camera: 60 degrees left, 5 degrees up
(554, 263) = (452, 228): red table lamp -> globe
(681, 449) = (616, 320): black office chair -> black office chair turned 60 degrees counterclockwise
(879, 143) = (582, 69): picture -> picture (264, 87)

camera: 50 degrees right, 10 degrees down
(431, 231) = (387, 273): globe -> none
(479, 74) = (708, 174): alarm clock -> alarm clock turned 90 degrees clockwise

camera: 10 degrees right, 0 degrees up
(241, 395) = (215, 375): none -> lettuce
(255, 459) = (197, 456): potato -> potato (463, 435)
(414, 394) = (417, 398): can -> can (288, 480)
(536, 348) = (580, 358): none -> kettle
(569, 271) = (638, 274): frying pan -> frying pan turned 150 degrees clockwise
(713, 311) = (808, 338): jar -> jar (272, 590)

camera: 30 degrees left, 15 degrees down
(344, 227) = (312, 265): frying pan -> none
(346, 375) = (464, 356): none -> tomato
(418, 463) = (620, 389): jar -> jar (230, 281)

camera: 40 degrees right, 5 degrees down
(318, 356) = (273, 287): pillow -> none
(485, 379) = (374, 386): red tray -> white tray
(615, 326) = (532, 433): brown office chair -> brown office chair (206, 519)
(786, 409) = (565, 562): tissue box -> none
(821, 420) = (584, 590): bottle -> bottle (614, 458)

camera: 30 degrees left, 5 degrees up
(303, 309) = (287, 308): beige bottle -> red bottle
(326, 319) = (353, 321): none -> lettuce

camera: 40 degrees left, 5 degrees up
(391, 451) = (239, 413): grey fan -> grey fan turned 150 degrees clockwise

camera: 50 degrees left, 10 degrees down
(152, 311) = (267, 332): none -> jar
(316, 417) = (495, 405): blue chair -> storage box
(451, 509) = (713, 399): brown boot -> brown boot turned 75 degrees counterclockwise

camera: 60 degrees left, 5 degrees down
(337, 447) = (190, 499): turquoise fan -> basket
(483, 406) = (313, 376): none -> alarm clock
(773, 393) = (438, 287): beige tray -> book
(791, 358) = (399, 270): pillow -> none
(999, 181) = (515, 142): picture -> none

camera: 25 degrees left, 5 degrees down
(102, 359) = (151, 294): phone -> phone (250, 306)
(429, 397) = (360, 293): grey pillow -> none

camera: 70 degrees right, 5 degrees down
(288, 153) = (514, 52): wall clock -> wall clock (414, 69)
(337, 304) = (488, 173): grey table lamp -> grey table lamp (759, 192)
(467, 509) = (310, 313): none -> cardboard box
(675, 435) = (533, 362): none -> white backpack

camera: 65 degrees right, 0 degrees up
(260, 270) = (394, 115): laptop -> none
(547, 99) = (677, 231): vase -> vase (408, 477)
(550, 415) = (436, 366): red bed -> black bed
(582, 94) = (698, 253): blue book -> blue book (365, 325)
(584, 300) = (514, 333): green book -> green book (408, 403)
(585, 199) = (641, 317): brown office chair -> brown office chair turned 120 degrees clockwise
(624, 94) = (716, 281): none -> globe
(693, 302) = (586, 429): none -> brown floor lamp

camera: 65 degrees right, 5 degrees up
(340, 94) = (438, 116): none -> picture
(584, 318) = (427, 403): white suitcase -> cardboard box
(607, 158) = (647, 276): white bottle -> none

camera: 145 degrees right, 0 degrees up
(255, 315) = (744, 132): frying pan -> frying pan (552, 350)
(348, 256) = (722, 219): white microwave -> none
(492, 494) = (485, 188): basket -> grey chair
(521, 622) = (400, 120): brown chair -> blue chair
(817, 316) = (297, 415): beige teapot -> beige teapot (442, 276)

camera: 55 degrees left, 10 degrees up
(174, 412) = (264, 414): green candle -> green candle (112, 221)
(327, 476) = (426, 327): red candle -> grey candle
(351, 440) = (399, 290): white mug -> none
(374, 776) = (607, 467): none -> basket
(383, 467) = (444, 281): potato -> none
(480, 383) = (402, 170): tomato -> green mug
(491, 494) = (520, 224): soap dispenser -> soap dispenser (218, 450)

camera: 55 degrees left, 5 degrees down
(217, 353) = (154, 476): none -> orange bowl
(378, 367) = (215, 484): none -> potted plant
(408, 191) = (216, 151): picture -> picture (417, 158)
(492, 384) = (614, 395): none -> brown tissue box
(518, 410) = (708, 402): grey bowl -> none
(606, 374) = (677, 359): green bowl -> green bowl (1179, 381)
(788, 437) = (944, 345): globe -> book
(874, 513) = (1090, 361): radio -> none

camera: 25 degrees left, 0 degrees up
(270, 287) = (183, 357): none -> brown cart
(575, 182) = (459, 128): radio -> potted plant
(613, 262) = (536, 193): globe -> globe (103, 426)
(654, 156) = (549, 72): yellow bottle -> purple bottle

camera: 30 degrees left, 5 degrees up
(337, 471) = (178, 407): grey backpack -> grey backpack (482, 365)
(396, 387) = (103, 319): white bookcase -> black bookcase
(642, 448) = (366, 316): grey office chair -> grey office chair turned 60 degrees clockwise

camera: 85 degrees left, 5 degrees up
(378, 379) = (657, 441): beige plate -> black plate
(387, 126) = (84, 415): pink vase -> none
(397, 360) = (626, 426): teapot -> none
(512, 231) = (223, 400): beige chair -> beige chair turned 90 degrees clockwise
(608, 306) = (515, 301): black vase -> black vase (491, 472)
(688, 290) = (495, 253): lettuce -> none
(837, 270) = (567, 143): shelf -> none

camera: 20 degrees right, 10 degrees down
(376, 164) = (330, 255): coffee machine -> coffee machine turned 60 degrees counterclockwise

**TASK STATEMENT**. Please output the complete listing without any alteration.

**RESULT**.
camera: 60 degrees left, 5 degrees up
(554, 263) = (452, 228): red table lamp -> globe
(681, 449) = (616, 320): black office chair -> black office chair turned 60 degrees counterclockwise
(879, 143) = (582, 69): picture -> picture (264, 87)

camera: 50 degrees right, 10 degrees down
(431, 231) = (387, 273): globe -> none
(479, 74) = (708, 174): alarm clock -> alarm clock turned 90 degrees clockwise

camera: 10 degrees right, 0 degrees up
(241, 395) = (215, 375): none -> lettuce
(255, 459) = (197, 456): potato -> potato (463, 435)
(414, 394) = (417, 398): can -> can (288, 480)
(536, 348) = (580, 358): none -> kettle
(569, 271) = (638, 274): frying pan -> frying pan turned 150 degrees clockwise
(713, 311) = (808, 338): jar -> jar (272, 590)

camera: 30 degrees left, 15 degrees down
(344, 227) = (312, 265): frying pan -> none
(346, 375) = (464, 356): none -> tomato
(418, 463) = (620, 389): jar -> jar (230, 281)

camera: 40 degrees right, 5 degrees down
(318, 356) = (273, 287): pillow -> none
(485, 379) = (374, 386): red tray -> white tray
(615, 326) = (532, 433): brown office chair -> brown office chair (206, 519)
(786, 409) = (565, 562): tissue box -> none
(821, 420) = (584, 590): bottle -> bottle (614, 458)

camera: 30 degrees left, 5 degrees up
(303, 309) = (287, 308): beige bottle -> red bottle
(326, 319) = (353, 321): none -> lettuce

camera: 40 degrees left, 5 degrees up
(391, 451) = (239, 413): grey fan -> grey fan turned 150 degrees clockwise

camera: 50 degrees left, 10 degrees down
(152, 311) = (267, 332): none -> jar
(316, 417) = (495, 405): blue chair -> storage box
(451, 509) = (713, 399): brown boot -> brown boot turned 75 degrees counterclockwise

camera: 60 degrees left, 5 degrees down
(337, 447) = (190, 499): turquoise fan -> basket
(483, 406) = (313, 376): none -> alarm clock
(773, 393) = (438, 287): beige tray -> book
(791, 358) = (399, 270): pillow -> none
(999, 181) = (515, 142): picture -> none

camera: 25 degrees left, 5 degrees down
(102, 359) = (151, 294): phone -> phone (250, 306)
(429, 397) = (360, 293): grey pillow -> none

camera: 70 degrees right, 5 degrees down
(288, 153) = (514, 52): wall clock -> wall clock (414, 69)
(337, 304) = (488, 173): grey table lamp -> grey table lamp (759, 192)
(467, 509) = (310, 313): none -> cardboard box
(675, 435) = (533, 362): none -> white backpack

camera: 65 degrees right, 0 degrees up
(260, 270) = (394, 115): laptop -> none
(547, 99) = (677, 231): vase -> vase (408, 477)
(550, 415) = (436, 366): red bed -> black bed
(582, 94) = (698, 253): blue book -> blue book (365, 325)
(584, 300) = (514, 333): green book -> green book (408, 403)
(585, 199) = (641, 317): brown office chair -> brown office chair turned 120 degrees clockwise
(624, 94) = (716, 281): none -> globe
(693, 302) = (586, 429): none -> brown floor lamp

camera: 65 degrees right, 5 degrees up
(340, 94) = (438, 116): none -> picture
(584, 318) = (427, 403): white suitcase -> cardboard box
(607, 158) = (647, 276): white bottle -> none

camera: 145 degrees right, 0 degrees up
(255, 315) = (744, 132): frying pan -> frying pan (552, 350)
(348, 256) = (722, 219): white microwave -> none
(492, 494) = (485, 188): basket -> grey chair
(521, 622) = (400, 120): brown chair -> blue chair
(817, 316) = (297, 415): beige teapot -> beige teapot (442, 276)

camera: 55 degrees left, 10 degrees up
(174, 412) = (264, 414): green candle -> green candle (112, 221)
(327, 476) = (426, 327): red candle -> grey candle
(351, 440) = (399, 290): white mug -> none
(374, 776) = (607, 467): none -> basket
(383, 467) = (444, 281): potato -> none
(480, 383) = (402, 170): tomato -> green mug
(491, 494) = (520, 224): soap dispenser -> soap dispenser (218, 450)

camera: 55 degrees left, 5 degrees down
(217, 353) = (154, 476): none -> orange bowl
(378, 367) = (215, 484): none -> potted plant
(408, 191) = (216, 151): picture -> picture (417, 158)
(492, 384) = (614, 395): none -> brown tissue box
(518, 410) = (708, 402): grey bowl -> none
(606, 374) = (677, 359): green bowl -> green bowl (1179, 381)
(788, 437) = (944, 345): globe -> book
(874, 513) = (1090, 361): radio -> none

camera: 25 degrees left, 0 degrees up
(270, 287) = (183, 357): none -> brown cart
(575, 182) = (459, 128): radio -> potted plant
(613, 262) = (536, 193): globe -> globe (103, 426)
(654, 156) = (549, 72): yellow bottle -> purple bottle

camera: 30 degrees left, 5 degrees up
(337, 471) = (178, 407): grey backpack -> grey backpack (482, 365)
(396, 387) = (103, 319): white bookcase -> black bookcase
(642, 448) = (366, 316): grey office chair -> grey office chair turned 60 degrees clockwise

camera: 85 degrees left, 5 degrees up
(378, 379) = (657, 441): beige plate -> black plate
(387, 126) = (84, 415): pink vase -> none
(397, 360) = (626, 426): teapot -> none
(512, 231) = (223, 400): beige chair -> beige chair turned 90 degrees clockwise
(608, 306) = (515, 301): black vase -> black vase (491, 472)
(688, 290) = (495, 253): lettuce -> none
(837, 270) = (567, 143): shelf -> none

camera: 20 degrees right, 10 degrees down
(376, 164) = (330, 255): coffee machine -> coffee machine turned 60 degrees counterclockwise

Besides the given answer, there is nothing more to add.